By Kate Burgess in London
For three days in June a delegation from the Mongolian Stock Exchange – one of the world’s smallest – was holed up in one of Seoul’s top hotels.
More than 400 international investors at a conference on corporate governance were debating orderly stock markets, globalisation, state-owned enterprises and sovereign wealth funds, corporate governance and shareholders’ relationship with the companies they own.
By the last session in the stuffy, badly-lit conference hall, few delegates looked more as if they would rather be riding out across a wide-open space than Rentsen Sodkhuu, the moustachioed chief executive of Mongolia’s exchange and a former chairman of the Mongolian parliament.
But he listened attentively to Gerelma Sodkhuu, one of his colleagues. The Mongolian delegation was anxious, she explained, to glean what they can from more developed markets about how to make Mongolia a well-functioning and attractive market place for international investors.
The Mongolian group is one of several invited and sponsored by the Korea Stock Exchange (KRX), which itself is keen to build up strategic alliances with fledgling exchanges from Laos to Cambodia. Mongolia signed a memorandum of understanding with KRX last year on technology and software reform.
It has also signed a memorandum of understanding with Singapore’s exchanges, “to foster a closer relationship”, and with the Hong Kong exchange.
For Mongolia, which is about four times the size of France and sandwiched between China and Russia, the need to build overseas alliances to aid the exchange’s development is becoming urgent.
The $8bn economy (on a purchasing power parity basis) ranks among the world’s poorer nations. But it has colossal mining resources and has been a big beneficiary of China’s growth and the commodities boom. In 2007 Mongolia’s economy grew 10 per cent.
Mongolia’s markets are set to expand in the next few years, say observers. They reckon that if just a few of the many projects recently set up to extract the country’s resources work out, the Mongolian economy could treble within a decade.

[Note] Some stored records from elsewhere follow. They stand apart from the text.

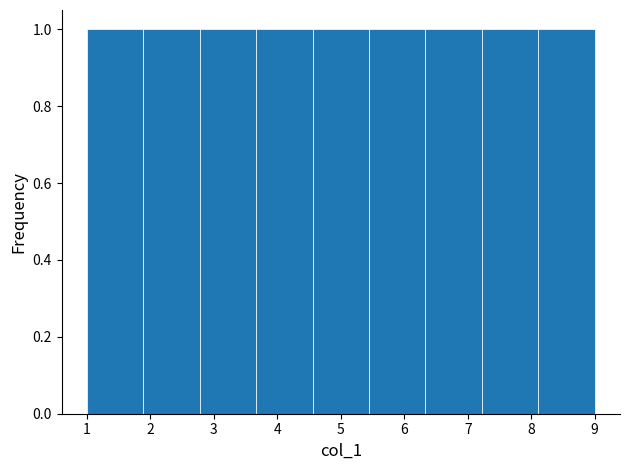

Reading left to right, list every bar in this chart as the range it spans on the x-axis followed by its height. Neither the bar edges nor the heights are printed on the chart, so give them approximately, as read against the axes.

1.0 to 1.9: 1
1.9 to 2.8: 1
2.8 to 3.7: 1
3.7 to 4.6: 1
4.6 to 5.4: 1
5.4 to 6.3: 1
6.3 to 7.2: 1
7.2 to 8.1: 1
8.1 to 9.0: 1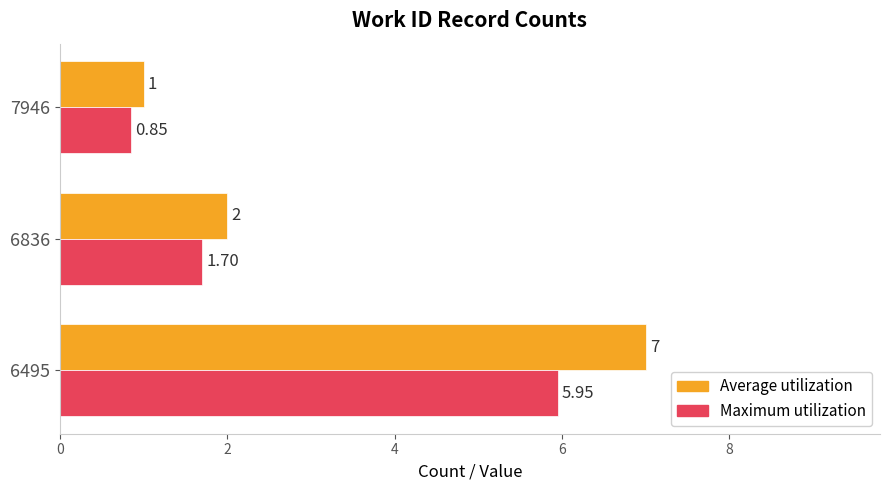

How many distinct data groups are displayed?

2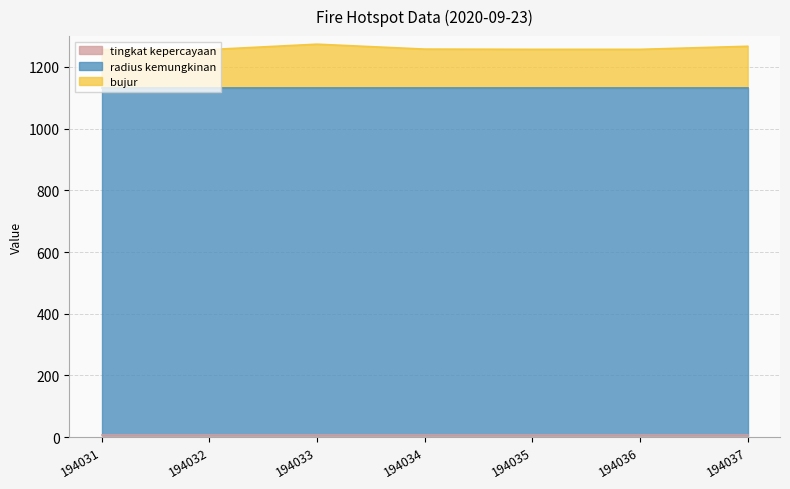

Reading right to left, list all the values displayed in this chart.

tingkat kepercayaan: 194037=8.0	194036=8.0	194035=8.0	194034=8.0	194033=8.0	194032=8.0	194031=8.0
radius kemungkinan: 194037=1125.0	194036=1125.0	194035=1125.0	194034=1125.0	194033=1125.0	194032=1125.0	194031=1125.0
bujur: 194037=134.0	194036=124.1	194035=124.1	194034=124.9	194033=140.8	194032=123.3	194031=123.4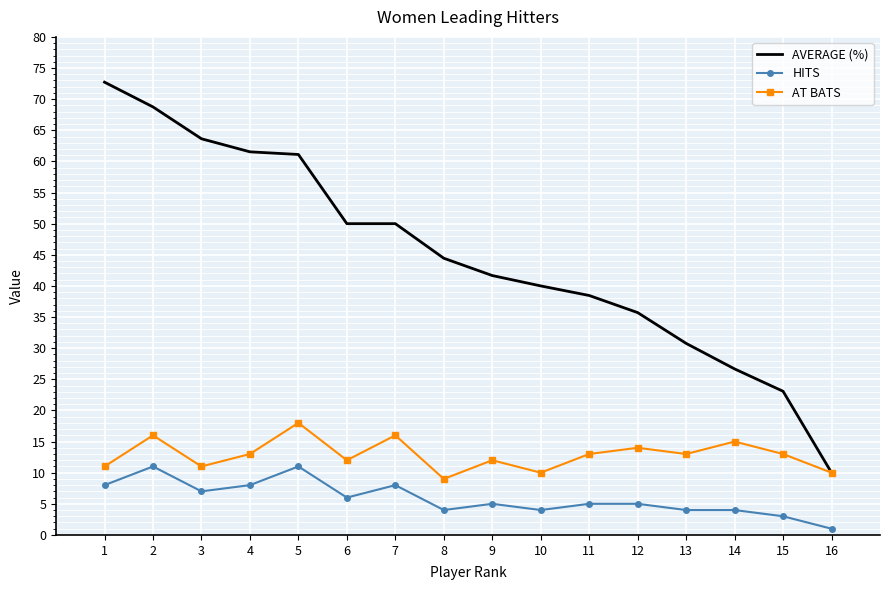

True or false: AT BATS has a value of 24.2 at 12.

False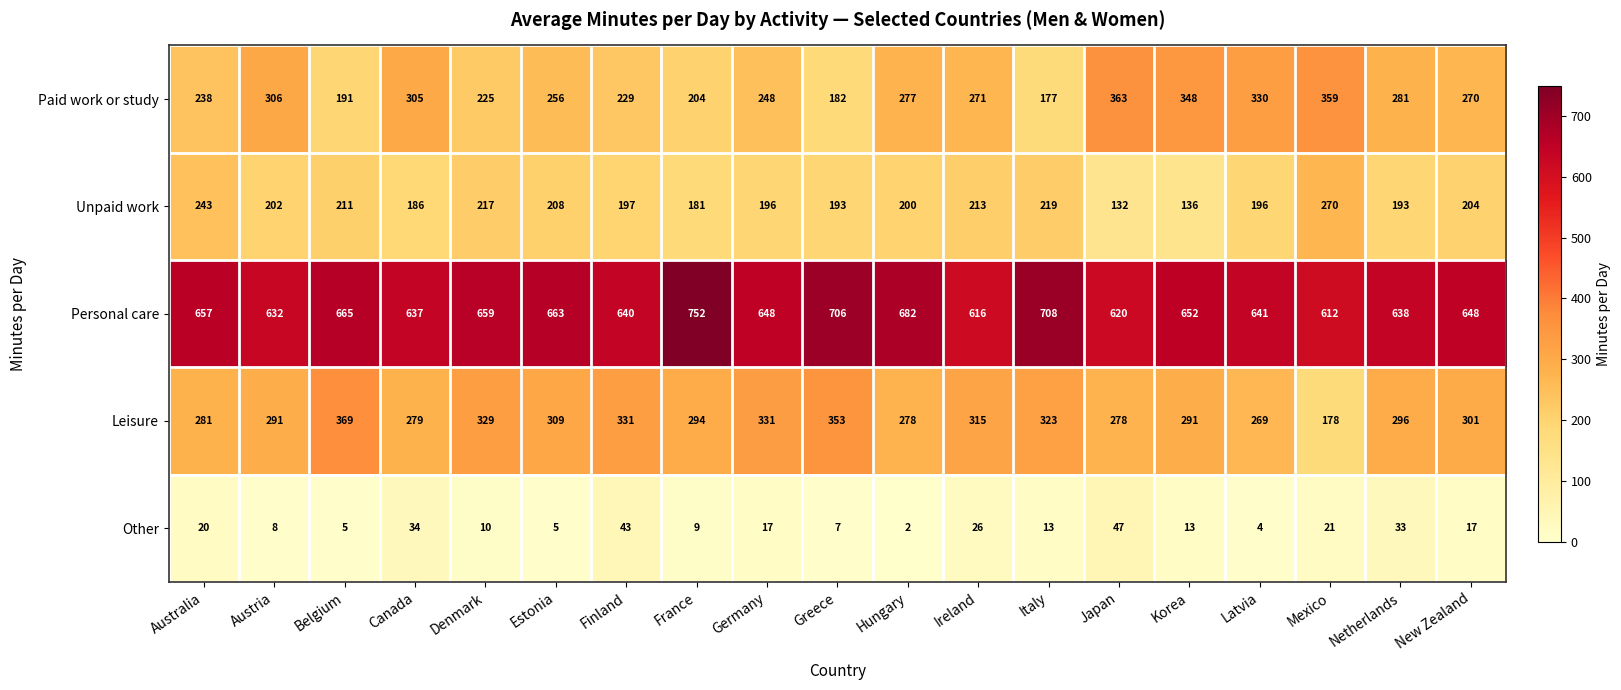

At which category does the chart reach its minimum across all series?

Hungary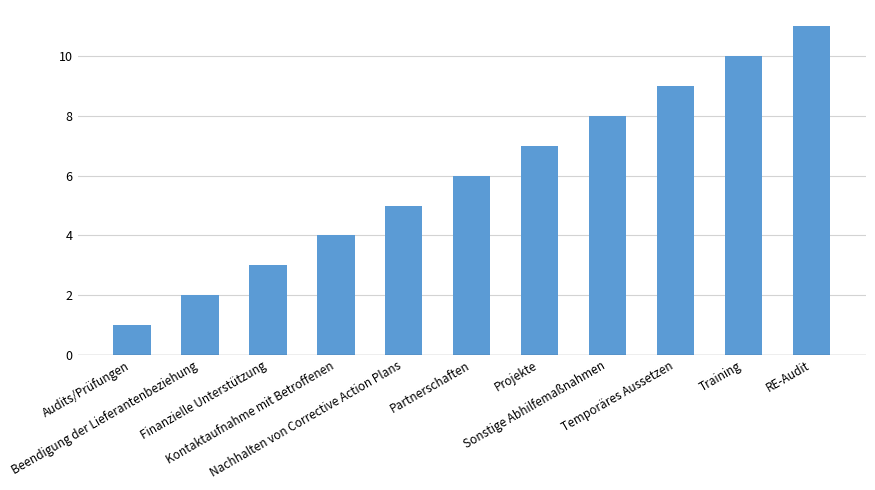

What is the average value?

6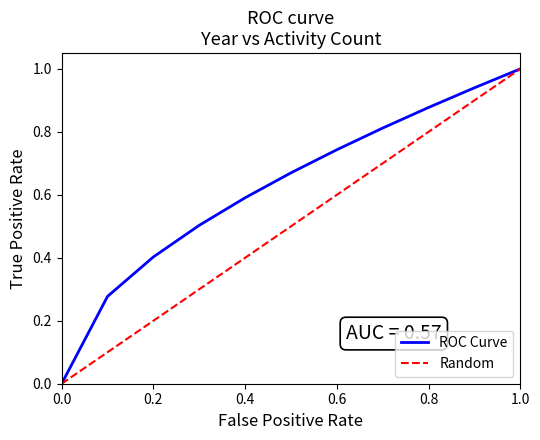

True or false: Random has a value of 0.1 at 2.

False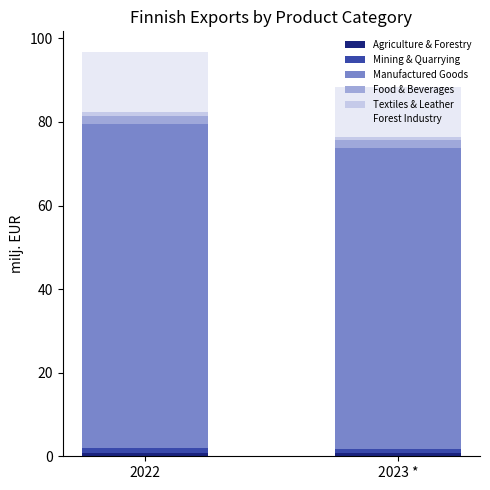

Between 2022 and 2023 *, which series saw the biggest shift?

Manufactured Goods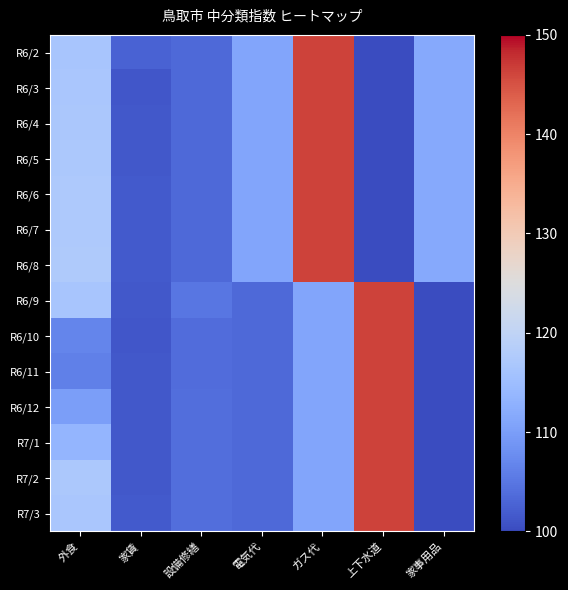

Rank the series by their maximum value, from lowest to highest.

R6/2, R6/3, R6/4, R6/5, R6/6, R6/7, R6/8, R6/9, R6/10, R6/11, R6/12, R7/1, R7/2, R7/3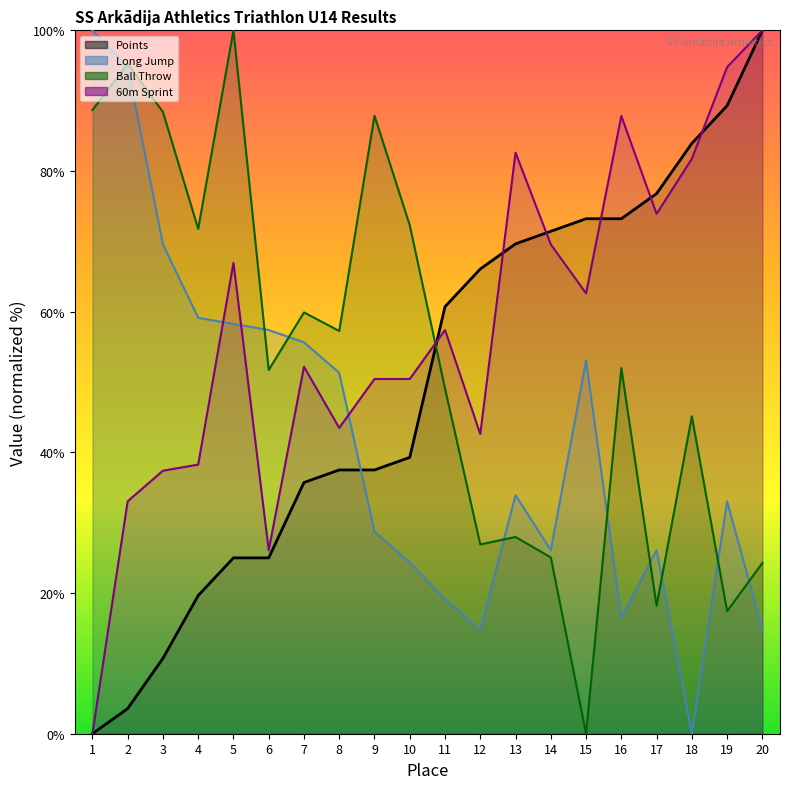

How many data points in Long Jump are less than 33?

9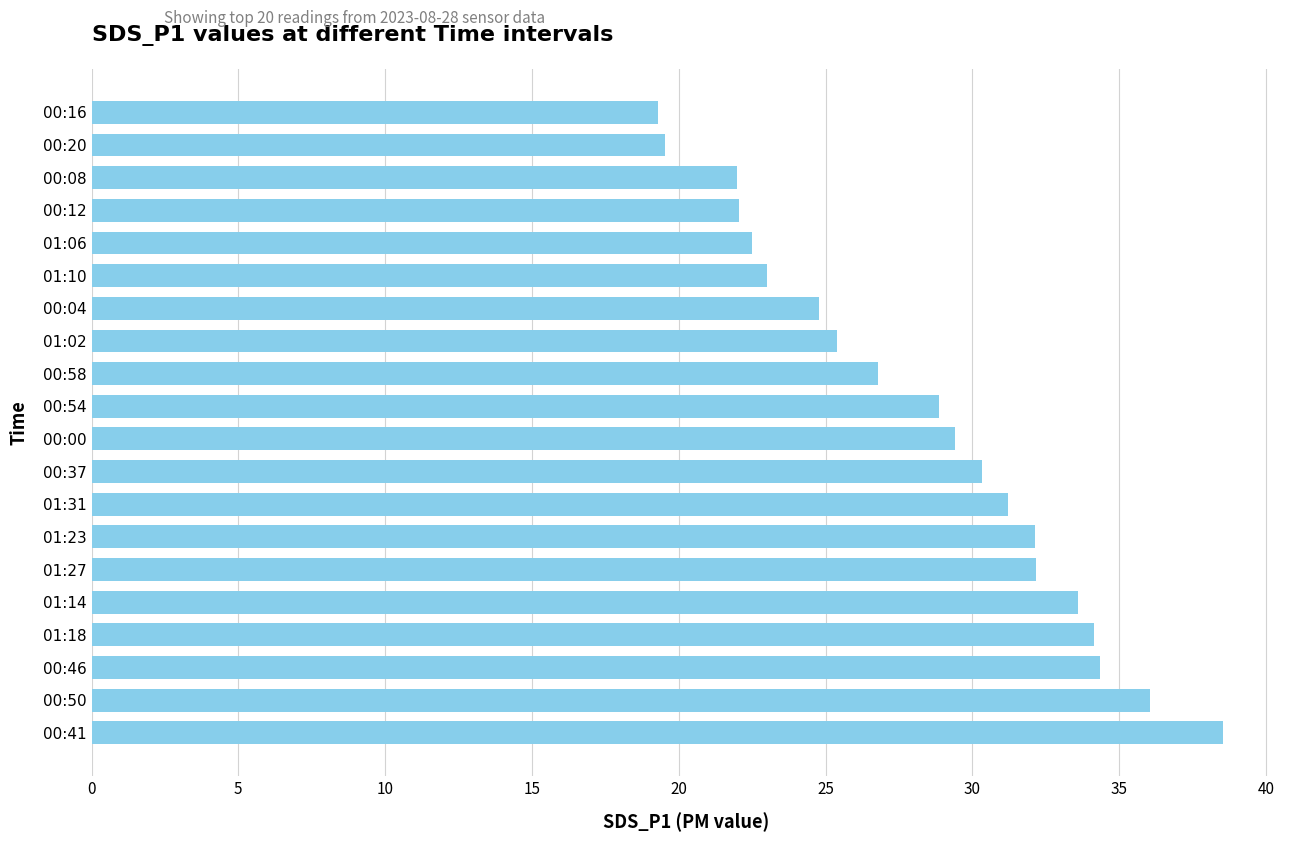

What is the sum of all values?

566.1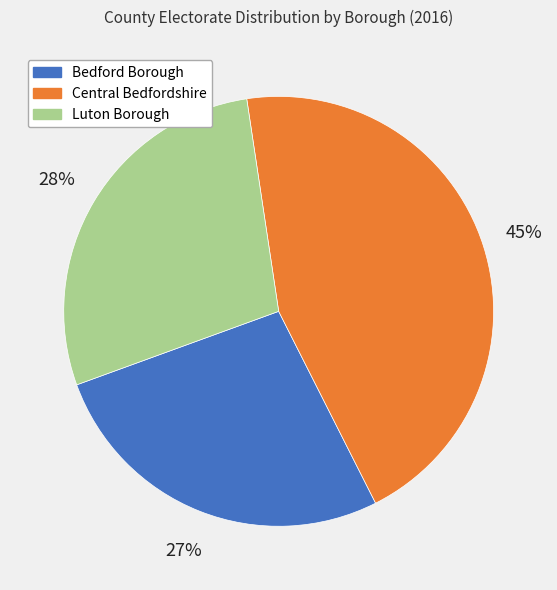

How many slices are in this pie chart?

3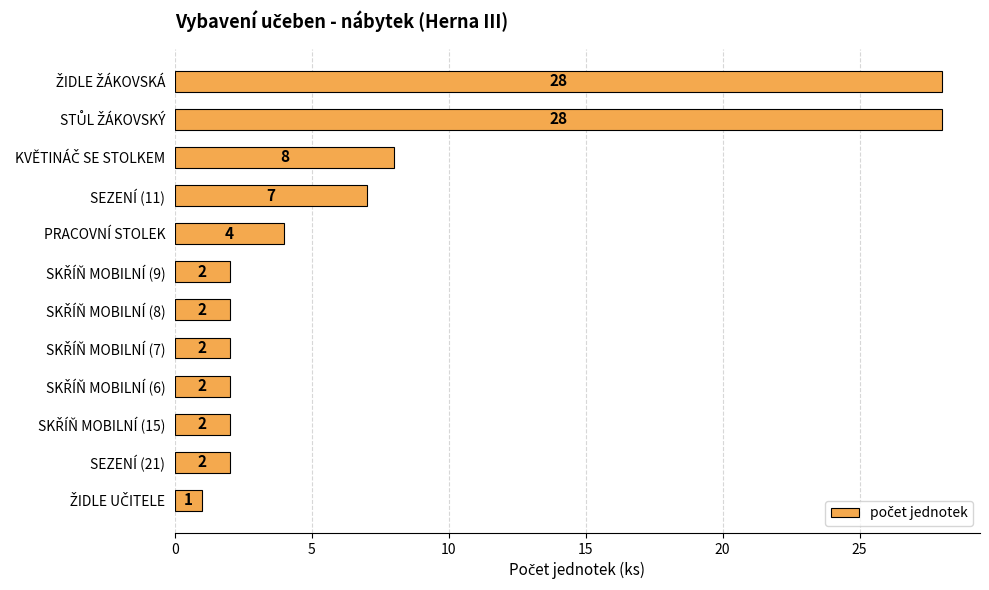

What is the greatest value displayed?

28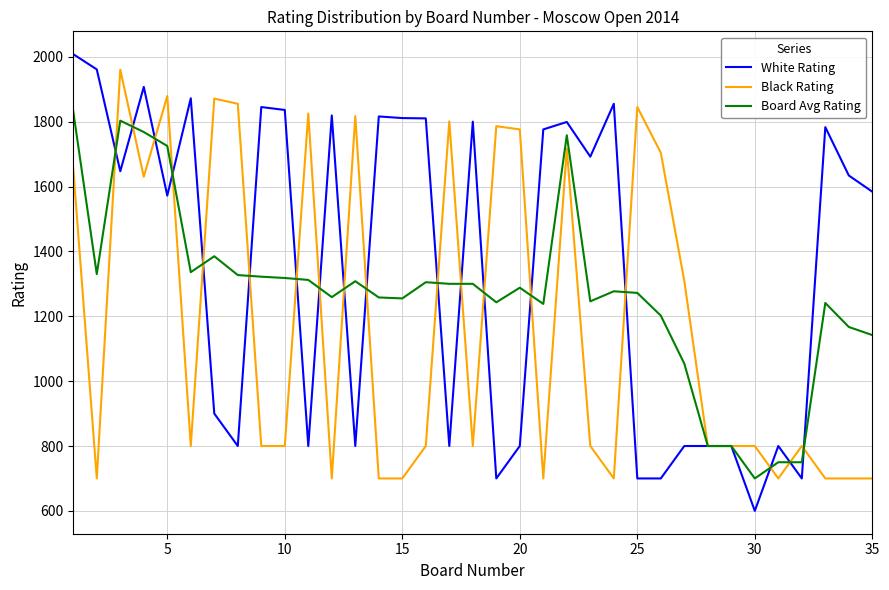

Count the number of categories in the chart.

35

The result is a stream of interested companies and investors into Mongolia from China and Russia and further abroad. Ms Sodkhuu says trading by foreign owners has increased six or sevenfold in the past two years – all betting on the republic’s resources in gold, copper and oil. Some Mongolian companies have sought listings overseas.
Last month, Petro Matad, an oil exploration company with a Mongolian-Australian management team, listed on London’s Alternative Investment Market – the first Mongolian company to do so. Its market cap was about £35m ($69m). But there are almost 400 Mongolian companies listed back in Ulan Bator, the capital. More than a fifth are involved in mining, including Baranuur, Mongolia’s second-biggest company and one of the world’s top producers of anthracite. The remaining companies are largely in construction and transport.
All of which presents a steep learning curve for the directors of the exchange.
Mongolia established the stock exchange in 1991 after sloughing off Russian influence. By 1994 it had privatised 476 companies, handing the shares out in the form of vouchers to all Mongolians.
The population is now close to 3m, of whom about half still live in gers (tents) and are largely nomadic and pastoral. The idea was that all Mongolian people would have shares in the country’s wealth which they could trade. At first, the MSE was only open for trading for two hours, one day a week. Now it is open from Monday to Friday for one hour a day from 11am to midday, with investors using the internet to lodge their orders.
But the chief executive is anxious to put in place more of the checks and balances and shareholder protections for local and overseas investors that older exchanges have developed over centuries.
Ms Sodkhuu explains that few of the beneficiaries of privatisation in the early 1990s “understood the meaning of shares” or capital markets and many sold out or gave their shares away.
Over the years, share ownership has become concentrated in the hands of a few investors. “There is now 90 per cent concentration,” says Ms Sodkhuu. She does not speak of the increasing hold that Russian companies and investors have on key resources but it is clear that the exchange is keen to build out its international investor base.